- [TASK REQUIREMENTS]: Please translate this sentence from the microgame design text into Spanish: "A microgame lets you focus on a limited aspect of a game."

- [DOCUMENT TEXT]:
-=-=-=-=-

Design Exercise: Microgame

I like microgames, and I think they’re an important part of the hobby. What I learned in defining microgame is that it isn’t simply a number, it is more of a design philosophy. At the root, designing a microgame requires you to deeply analyze the mechanics of a game, to understand what parts are essential to the gameplay, and what parts are there simply to round out the experience.

One of the ways that the microgame philosophy can be useful is by applying it to other games, whether existing games, or designs you are working on.  Turning a game into a microgame can be a fun mental exercise, but it can also be a valuable tool to learn more and practice game design. Here are some of the benefits.

A microgame lets you focus on a limited aspect of a game. You don’t need to consider 50 different things at once; you can pick specific behaviors or experiences and study them. You get experience identifying the elements that make a game unique. Is it the player interaction, some particular action players take, a scoring method, a resource collection technique, an economic mechanic, or simply the physical placement of pieces? Not only can  you learn how to play a game better, but identifying and focusing on these unique elements in your own games helps you find your game’s identity.

You have to think about how to simplify mechanics. This experience is useful at any point in a game design, not because everything needs to be simplified, but because it helps us identify what can be simplified. This may mean changing mechanics to eliminate restrictions, or removing exceptions, making the same behavior inherent to mechanics instead of explicit in the rules. This may also mean taking actions in the game that take place over many steps and moving them into one step. It isn’t always possible to simplify a mechanic and keep the same behavior, but sometimes, it can lead to a more pleasant experience for the player.

-=-=-=-=-

Landmark coordinate records:
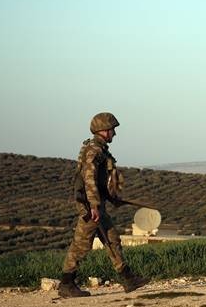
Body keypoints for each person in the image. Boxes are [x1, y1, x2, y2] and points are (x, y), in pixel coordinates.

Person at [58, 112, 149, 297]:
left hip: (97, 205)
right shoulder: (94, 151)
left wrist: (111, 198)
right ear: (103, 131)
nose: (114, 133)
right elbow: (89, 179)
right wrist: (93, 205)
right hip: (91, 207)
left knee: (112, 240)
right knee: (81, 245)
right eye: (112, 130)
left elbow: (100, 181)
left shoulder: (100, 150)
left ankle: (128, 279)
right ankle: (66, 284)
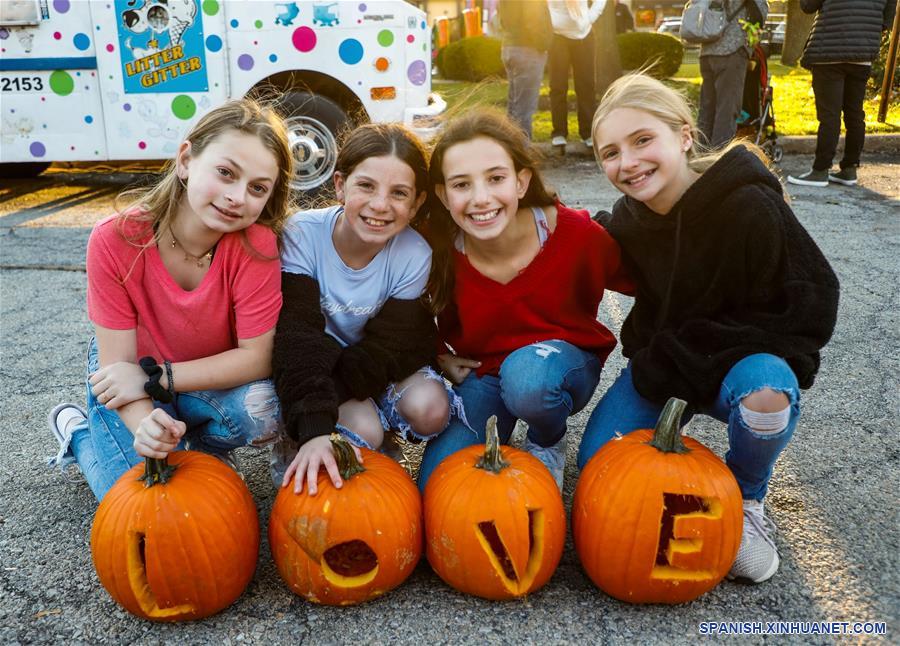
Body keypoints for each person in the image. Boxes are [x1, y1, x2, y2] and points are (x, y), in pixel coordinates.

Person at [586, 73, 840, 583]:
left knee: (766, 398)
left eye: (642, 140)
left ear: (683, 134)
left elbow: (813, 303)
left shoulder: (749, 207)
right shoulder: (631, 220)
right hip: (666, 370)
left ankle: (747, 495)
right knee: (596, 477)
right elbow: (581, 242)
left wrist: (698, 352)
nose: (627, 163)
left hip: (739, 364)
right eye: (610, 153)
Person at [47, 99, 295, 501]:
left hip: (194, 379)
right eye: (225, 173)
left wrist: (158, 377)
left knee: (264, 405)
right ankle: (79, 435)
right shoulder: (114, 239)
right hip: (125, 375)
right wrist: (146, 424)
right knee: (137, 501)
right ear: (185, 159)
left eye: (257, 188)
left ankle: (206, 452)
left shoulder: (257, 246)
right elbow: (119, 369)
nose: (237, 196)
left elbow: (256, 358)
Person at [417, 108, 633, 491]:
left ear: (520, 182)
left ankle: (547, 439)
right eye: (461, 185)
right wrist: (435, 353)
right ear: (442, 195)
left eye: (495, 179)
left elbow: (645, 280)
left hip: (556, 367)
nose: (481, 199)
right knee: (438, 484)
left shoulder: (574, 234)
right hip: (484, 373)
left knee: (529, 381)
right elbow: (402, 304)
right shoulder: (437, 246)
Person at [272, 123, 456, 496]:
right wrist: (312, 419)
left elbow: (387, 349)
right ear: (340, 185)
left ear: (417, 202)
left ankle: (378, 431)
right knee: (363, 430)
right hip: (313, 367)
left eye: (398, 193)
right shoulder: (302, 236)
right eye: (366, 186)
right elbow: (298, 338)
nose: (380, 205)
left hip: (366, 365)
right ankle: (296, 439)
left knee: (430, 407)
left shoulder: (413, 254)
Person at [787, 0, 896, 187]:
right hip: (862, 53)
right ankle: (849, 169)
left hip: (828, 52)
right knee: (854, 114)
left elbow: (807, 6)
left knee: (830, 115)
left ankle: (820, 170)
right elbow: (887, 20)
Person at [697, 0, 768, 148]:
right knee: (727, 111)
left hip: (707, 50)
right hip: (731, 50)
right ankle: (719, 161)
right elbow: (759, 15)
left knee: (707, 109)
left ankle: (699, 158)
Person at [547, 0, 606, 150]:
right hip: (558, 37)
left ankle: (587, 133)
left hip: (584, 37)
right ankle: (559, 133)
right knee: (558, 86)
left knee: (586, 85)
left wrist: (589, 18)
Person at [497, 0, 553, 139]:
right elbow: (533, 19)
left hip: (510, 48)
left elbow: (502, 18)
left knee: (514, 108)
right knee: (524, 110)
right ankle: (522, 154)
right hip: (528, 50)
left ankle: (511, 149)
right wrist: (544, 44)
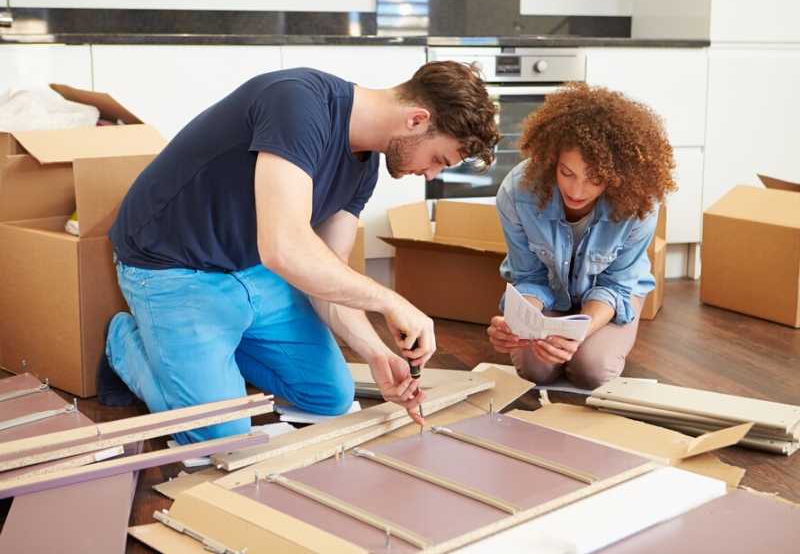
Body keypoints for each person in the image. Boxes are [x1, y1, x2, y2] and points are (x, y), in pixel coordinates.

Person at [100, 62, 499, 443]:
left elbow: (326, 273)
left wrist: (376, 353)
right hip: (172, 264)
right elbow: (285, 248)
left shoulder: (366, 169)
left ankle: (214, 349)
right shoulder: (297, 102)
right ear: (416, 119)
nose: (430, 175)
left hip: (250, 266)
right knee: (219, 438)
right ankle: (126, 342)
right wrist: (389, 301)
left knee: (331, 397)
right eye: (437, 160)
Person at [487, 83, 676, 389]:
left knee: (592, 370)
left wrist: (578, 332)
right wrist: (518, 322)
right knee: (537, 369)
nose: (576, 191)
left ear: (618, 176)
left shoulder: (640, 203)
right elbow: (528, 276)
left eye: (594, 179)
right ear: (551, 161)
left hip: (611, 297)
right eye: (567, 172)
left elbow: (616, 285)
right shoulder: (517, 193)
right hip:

-=-=-=-=-

- [OUTPUT OF THE EXERCISE]: Un microjuego te permite centrarte en un aspecto limitado de un juego.